Pictures paired with source code:
───

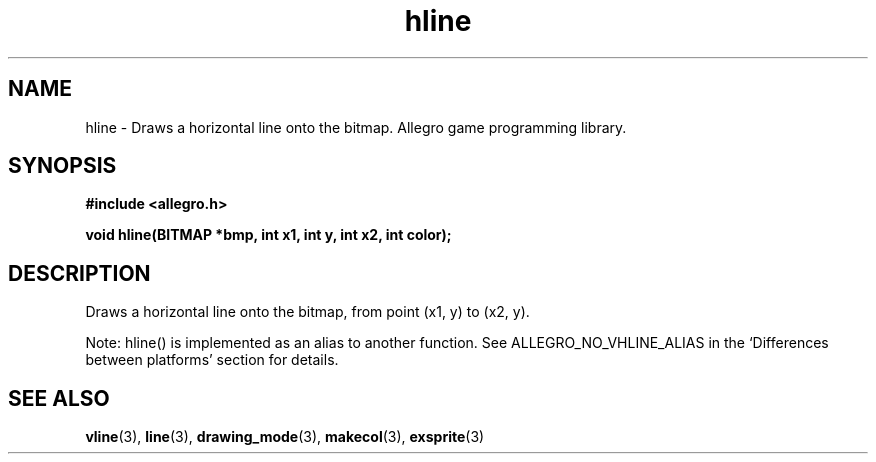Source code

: .\" Generated by the Allegro makedoc utility
.TH hline 3 "version 4.4.3" "Allegro" "Allegro manual"
.SH NAME
hline \- Draws a horizontal line onto the bitmap. Allegro game programming library.\&
.SH SYNOPSIS
.B #include <allegro.h>

.sp
.B void hline(BITMAP *bmp, int x1, int y, int x2, int color);
.SH DESCRIPTION
Draws a horizontal line onto the bitmap, from point (x1, y) to (x2, y).

Note: hline() is implemented as an alias to another function.
See ALLEGRO_NO_VHLINE_ALIAS in the `Differences between platforms'
section for details.

.SH SEE ALSO
.BR vline (3),
.BR line (3),
.BR drawing_mode (3),
.BR makecol (3),
.BR exsprite (3)
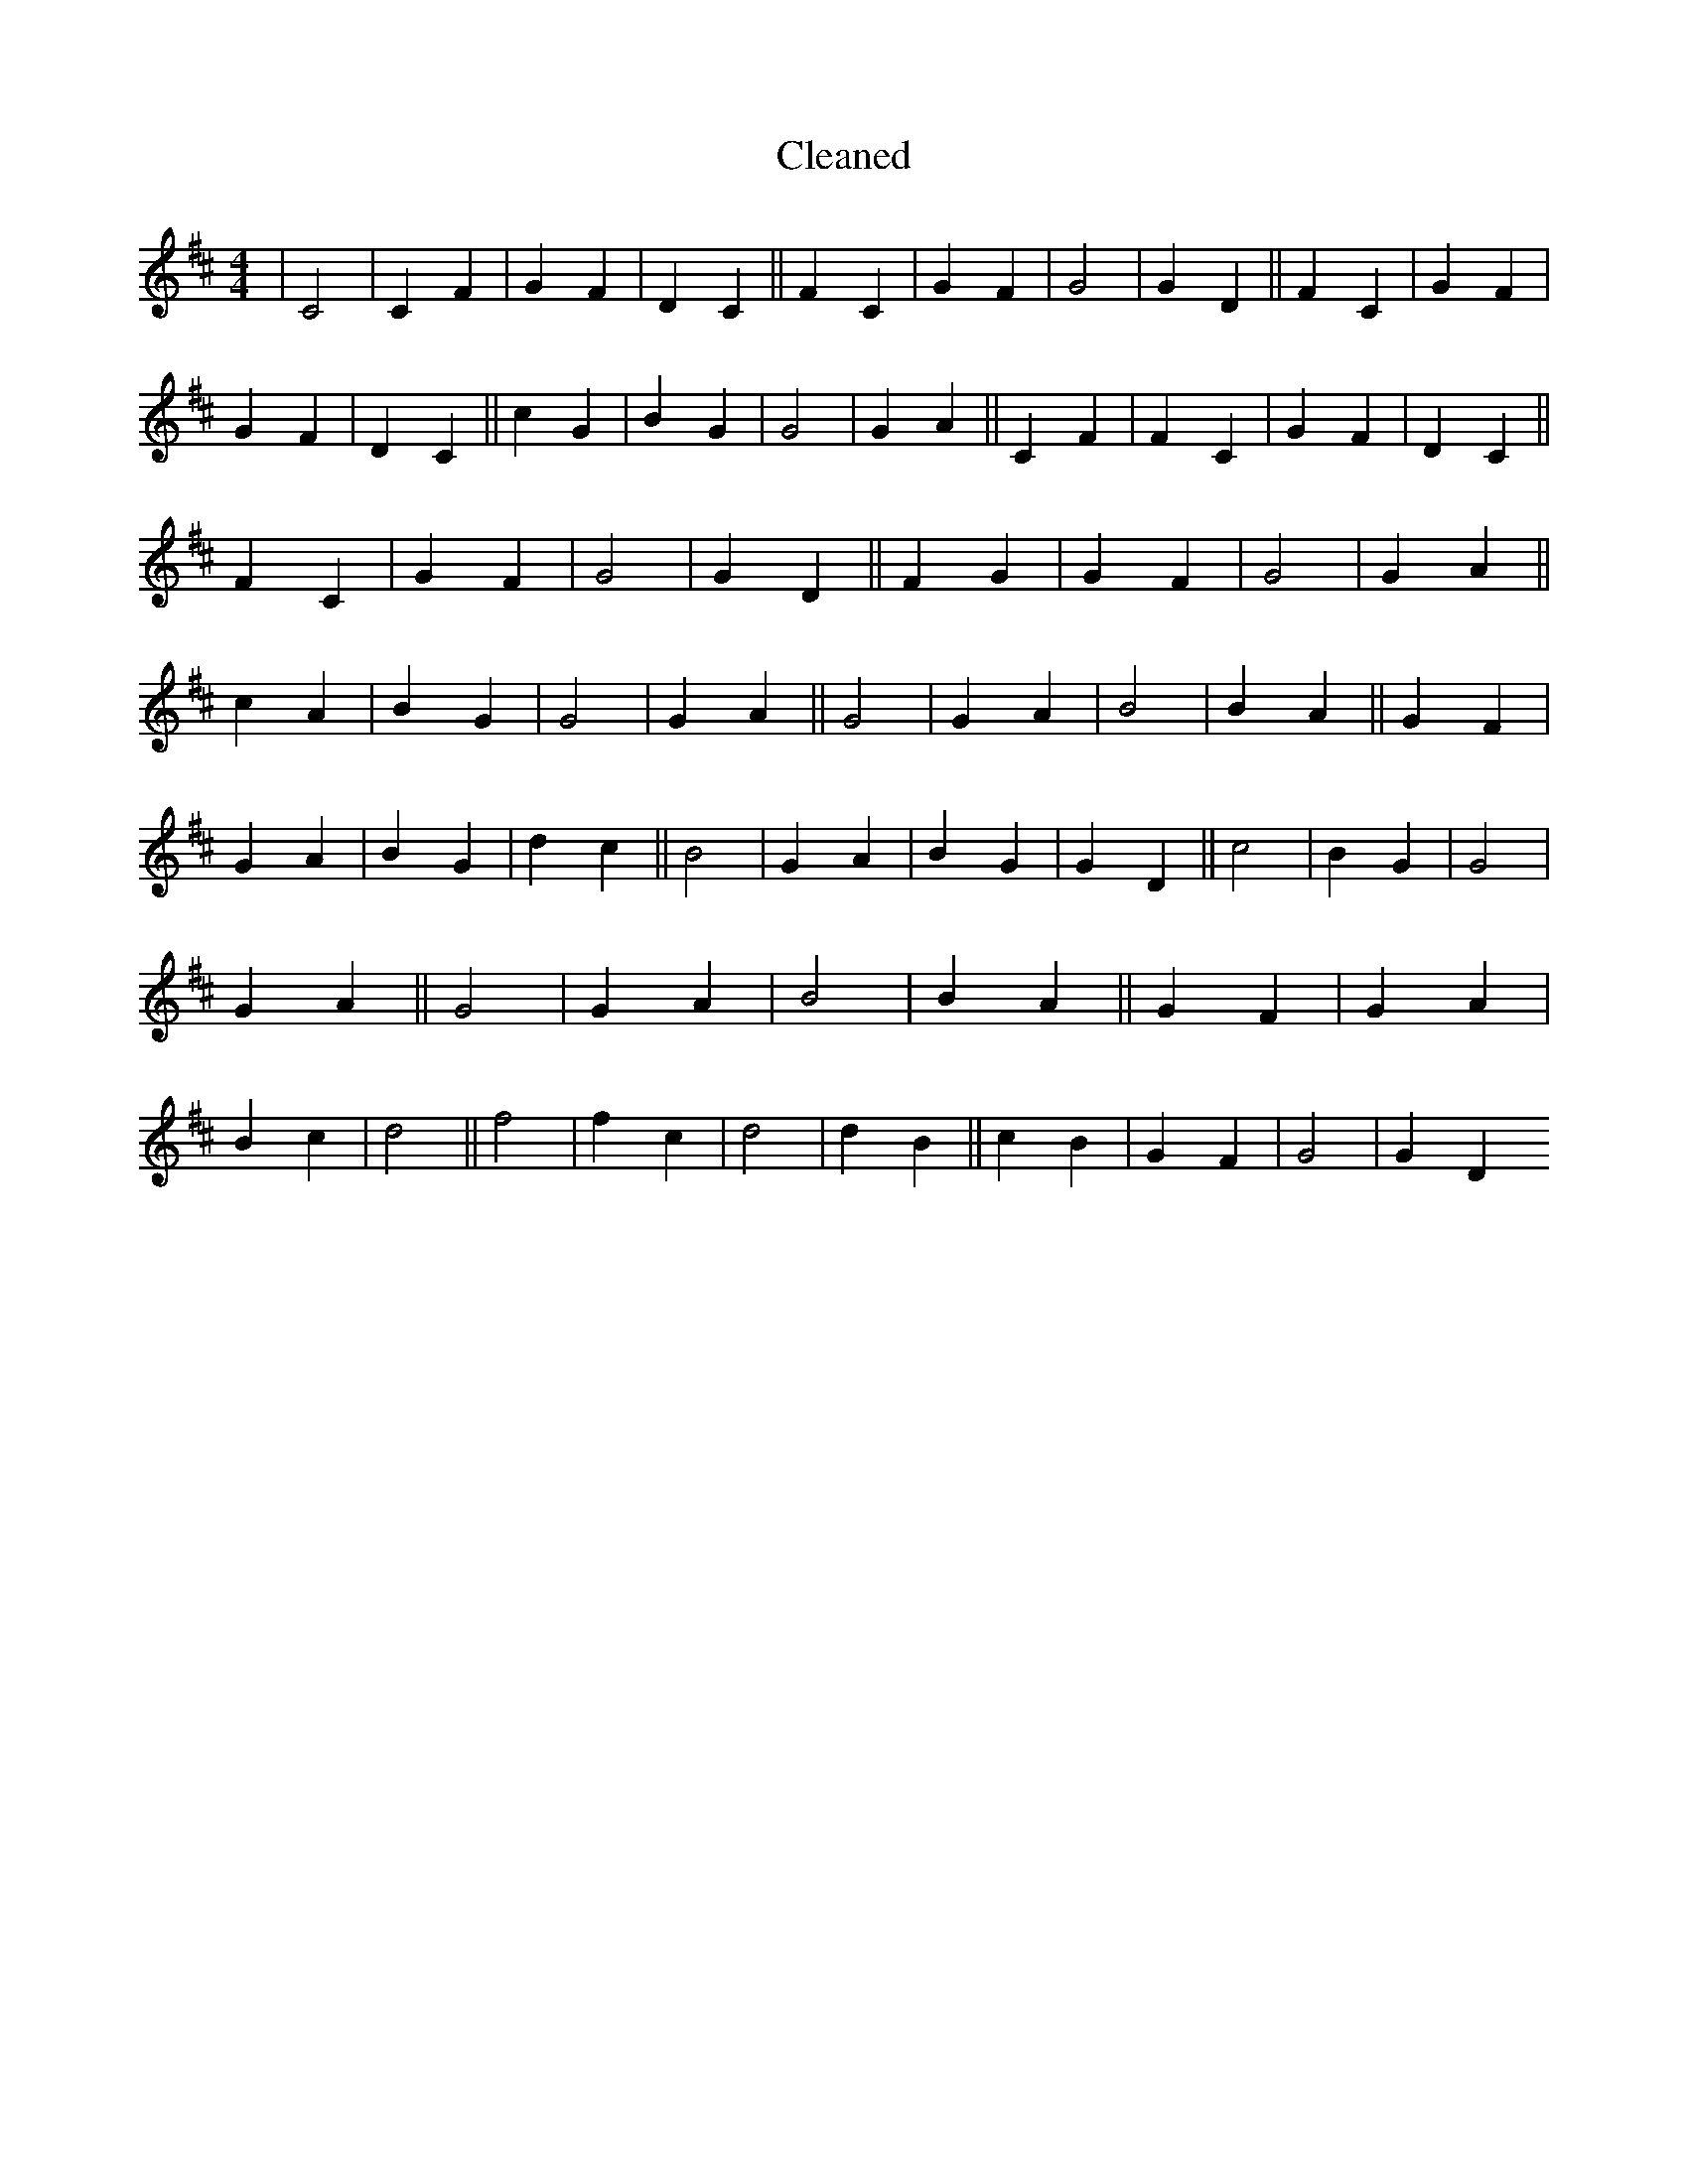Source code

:X:233
T: Cleaned
M:4/4
K: DMaj
|C4|C2F2|G2F2|D2C2||F2C2|G2F2|G4|G2D2||F2C2|G2F2|G2F2|D2C2||c2G2|B2G2|G4|G2A2||C2F2|F2C2|G2F2|D2C2||F2C2|G2F2|G4|G2D2||F2G2|G2F2|G4|G2A2||c2A2|B2G2|G4|G2A2||G4|G2A2|B4|B2A2||G2F2|G2A2|B2G2|d2c2||B4|G2A2|B2G2|G2D2||c4|B2G2|G4|G2A2||G4|G2A2|B4|B2A2||G2F2|G2A2|B2c2|d4||f4|f2c2|d4|d2B2||c2B2|G2F2|G4|G2D2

───

*What is needed*:
Your answer should consist of each line of the data above in which the word "onto" occurs.

*Solved exercise*:
hline \- Draws a horizontal line onto the bitmap. Allegro game programming library.\&
Draws a horizontal line onto the bitmap, from point (x1, y) to (x2, y).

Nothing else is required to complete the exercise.